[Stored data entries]
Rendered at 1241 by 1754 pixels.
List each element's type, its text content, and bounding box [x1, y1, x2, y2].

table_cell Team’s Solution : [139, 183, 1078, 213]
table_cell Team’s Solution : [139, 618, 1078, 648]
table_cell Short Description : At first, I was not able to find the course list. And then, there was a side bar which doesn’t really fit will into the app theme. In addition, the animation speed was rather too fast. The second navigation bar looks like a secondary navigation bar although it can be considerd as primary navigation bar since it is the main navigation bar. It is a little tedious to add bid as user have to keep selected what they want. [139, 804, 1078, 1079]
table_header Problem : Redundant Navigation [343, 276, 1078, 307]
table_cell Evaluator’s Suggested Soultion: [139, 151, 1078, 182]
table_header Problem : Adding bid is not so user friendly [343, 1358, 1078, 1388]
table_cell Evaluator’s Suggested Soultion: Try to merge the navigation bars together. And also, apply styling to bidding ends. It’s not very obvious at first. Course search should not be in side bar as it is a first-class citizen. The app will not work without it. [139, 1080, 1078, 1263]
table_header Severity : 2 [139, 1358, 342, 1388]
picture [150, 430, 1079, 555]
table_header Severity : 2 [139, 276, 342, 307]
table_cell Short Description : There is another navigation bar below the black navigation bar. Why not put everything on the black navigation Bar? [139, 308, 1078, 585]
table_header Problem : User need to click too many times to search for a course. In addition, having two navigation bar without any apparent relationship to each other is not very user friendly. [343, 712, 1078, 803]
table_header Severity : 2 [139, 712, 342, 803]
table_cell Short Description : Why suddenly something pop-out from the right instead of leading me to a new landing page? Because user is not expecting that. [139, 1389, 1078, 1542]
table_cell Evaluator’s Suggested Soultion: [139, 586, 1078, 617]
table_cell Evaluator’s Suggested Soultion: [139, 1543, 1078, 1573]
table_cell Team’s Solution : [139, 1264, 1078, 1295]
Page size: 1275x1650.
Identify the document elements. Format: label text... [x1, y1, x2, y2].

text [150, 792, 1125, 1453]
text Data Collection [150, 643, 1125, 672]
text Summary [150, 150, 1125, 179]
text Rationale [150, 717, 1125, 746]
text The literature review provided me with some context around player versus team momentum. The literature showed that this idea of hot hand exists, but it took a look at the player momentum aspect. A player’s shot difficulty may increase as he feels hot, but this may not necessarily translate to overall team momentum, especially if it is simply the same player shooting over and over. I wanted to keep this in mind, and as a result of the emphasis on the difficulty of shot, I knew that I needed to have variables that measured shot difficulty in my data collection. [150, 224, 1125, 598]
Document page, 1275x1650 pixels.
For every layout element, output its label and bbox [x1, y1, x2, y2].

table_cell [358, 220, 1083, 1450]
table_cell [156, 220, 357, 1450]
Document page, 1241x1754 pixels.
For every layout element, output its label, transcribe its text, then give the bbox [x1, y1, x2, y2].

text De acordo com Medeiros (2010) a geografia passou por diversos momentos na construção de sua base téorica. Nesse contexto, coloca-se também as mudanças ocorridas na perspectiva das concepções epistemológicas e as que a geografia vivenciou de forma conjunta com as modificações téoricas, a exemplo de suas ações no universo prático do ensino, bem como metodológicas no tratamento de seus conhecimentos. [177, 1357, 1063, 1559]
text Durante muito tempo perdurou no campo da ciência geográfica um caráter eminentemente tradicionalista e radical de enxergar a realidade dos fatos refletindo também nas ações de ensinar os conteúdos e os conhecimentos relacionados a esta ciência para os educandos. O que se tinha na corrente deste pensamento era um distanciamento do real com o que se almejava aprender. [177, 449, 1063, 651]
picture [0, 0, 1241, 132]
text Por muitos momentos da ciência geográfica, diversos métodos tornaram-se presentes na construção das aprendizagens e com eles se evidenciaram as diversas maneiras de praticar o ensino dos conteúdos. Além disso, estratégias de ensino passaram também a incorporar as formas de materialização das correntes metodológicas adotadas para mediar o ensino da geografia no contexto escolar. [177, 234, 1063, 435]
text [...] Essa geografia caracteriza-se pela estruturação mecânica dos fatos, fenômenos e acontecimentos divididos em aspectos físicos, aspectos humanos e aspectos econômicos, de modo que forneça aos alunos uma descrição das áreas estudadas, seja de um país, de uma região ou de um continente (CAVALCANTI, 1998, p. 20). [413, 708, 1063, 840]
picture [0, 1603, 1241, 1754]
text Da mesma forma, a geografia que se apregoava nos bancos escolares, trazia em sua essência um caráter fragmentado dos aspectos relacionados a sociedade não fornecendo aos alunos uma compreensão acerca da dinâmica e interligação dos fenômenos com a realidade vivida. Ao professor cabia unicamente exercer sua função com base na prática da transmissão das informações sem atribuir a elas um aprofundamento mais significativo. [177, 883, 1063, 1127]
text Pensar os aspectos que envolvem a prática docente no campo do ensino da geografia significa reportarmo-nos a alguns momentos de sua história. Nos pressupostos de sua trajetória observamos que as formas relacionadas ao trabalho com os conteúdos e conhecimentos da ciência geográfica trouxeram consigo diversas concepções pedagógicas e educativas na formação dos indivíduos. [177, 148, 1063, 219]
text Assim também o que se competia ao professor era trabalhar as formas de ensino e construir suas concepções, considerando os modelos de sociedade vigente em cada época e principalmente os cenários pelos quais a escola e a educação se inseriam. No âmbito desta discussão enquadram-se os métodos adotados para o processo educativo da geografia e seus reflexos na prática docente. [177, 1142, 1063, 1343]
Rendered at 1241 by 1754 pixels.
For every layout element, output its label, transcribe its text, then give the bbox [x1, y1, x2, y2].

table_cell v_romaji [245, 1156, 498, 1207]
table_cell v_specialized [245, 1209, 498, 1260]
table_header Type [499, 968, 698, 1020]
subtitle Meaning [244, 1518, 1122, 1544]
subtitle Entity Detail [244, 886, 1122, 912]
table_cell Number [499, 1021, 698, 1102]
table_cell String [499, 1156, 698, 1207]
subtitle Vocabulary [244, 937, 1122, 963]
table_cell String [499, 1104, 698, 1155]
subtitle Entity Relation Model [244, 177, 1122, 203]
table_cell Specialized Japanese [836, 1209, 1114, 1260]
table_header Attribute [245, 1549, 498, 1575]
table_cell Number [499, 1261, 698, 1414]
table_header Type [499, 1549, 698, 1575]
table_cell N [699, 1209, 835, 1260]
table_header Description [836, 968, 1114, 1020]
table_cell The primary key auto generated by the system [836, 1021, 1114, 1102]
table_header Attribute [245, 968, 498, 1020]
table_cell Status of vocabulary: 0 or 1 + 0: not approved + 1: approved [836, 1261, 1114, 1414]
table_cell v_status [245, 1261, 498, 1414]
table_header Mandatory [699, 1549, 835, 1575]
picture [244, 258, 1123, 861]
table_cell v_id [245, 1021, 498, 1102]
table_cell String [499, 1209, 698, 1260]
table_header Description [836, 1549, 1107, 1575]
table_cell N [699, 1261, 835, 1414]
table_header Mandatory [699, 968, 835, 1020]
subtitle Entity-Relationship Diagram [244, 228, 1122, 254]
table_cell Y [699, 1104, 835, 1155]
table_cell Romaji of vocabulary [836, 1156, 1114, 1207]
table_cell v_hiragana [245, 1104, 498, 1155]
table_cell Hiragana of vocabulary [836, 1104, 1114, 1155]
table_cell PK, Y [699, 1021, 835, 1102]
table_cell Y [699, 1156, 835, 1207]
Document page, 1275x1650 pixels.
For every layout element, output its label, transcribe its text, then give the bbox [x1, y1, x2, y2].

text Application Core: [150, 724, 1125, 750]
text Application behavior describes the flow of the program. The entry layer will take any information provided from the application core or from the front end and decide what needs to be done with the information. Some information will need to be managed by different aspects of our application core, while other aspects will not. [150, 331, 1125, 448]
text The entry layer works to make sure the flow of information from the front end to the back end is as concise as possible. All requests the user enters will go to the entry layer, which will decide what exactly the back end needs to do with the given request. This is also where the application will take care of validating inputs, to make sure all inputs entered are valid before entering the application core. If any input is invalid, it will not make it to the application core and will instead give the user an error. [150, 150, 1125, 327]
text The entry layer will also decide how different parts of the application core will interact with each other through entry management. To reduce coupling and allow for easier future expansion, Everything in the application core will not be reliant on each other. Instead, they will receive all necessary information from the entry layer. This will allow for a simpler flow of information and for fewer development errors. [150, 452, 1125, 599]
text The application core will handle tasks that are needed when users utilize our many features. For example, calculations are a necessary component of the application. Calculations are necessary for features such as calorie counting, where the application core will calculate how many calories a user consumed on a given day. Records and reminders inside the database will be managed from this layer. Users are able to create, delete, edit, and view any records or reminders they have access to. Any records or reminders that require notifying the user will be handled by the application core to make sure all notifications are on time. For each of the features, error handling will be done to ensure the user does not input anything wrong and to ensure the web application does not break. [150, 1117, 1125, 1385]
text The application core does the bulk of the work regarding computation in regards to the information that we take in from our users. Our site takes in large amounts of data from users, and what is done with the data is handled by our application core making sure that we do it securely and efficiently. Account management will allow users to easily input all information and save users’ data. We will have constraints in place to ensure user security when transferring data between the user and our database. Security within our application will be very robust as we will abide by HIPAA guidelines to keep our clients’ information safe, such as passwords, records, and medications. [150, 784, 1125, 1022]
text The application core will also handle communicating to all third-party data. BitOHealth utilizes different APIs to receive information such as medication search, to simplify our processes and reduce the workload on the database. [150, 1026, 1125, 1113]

→ **EXERCISE DETAILS**
From the data above, output exactly the lines between the one containing "For every layout element, output its label and" and the one containing "Document page, 1241x1754 pixels.", counting both of them.

→ **WRITTEN REPLY**
For every layout element, output its label and bbox [x1, y1, x2, y2].

table_cell [358, 220, 1083, 1450]
table_cell [156, 220, 357, 1450]
Document page, 1241x1754 pixels.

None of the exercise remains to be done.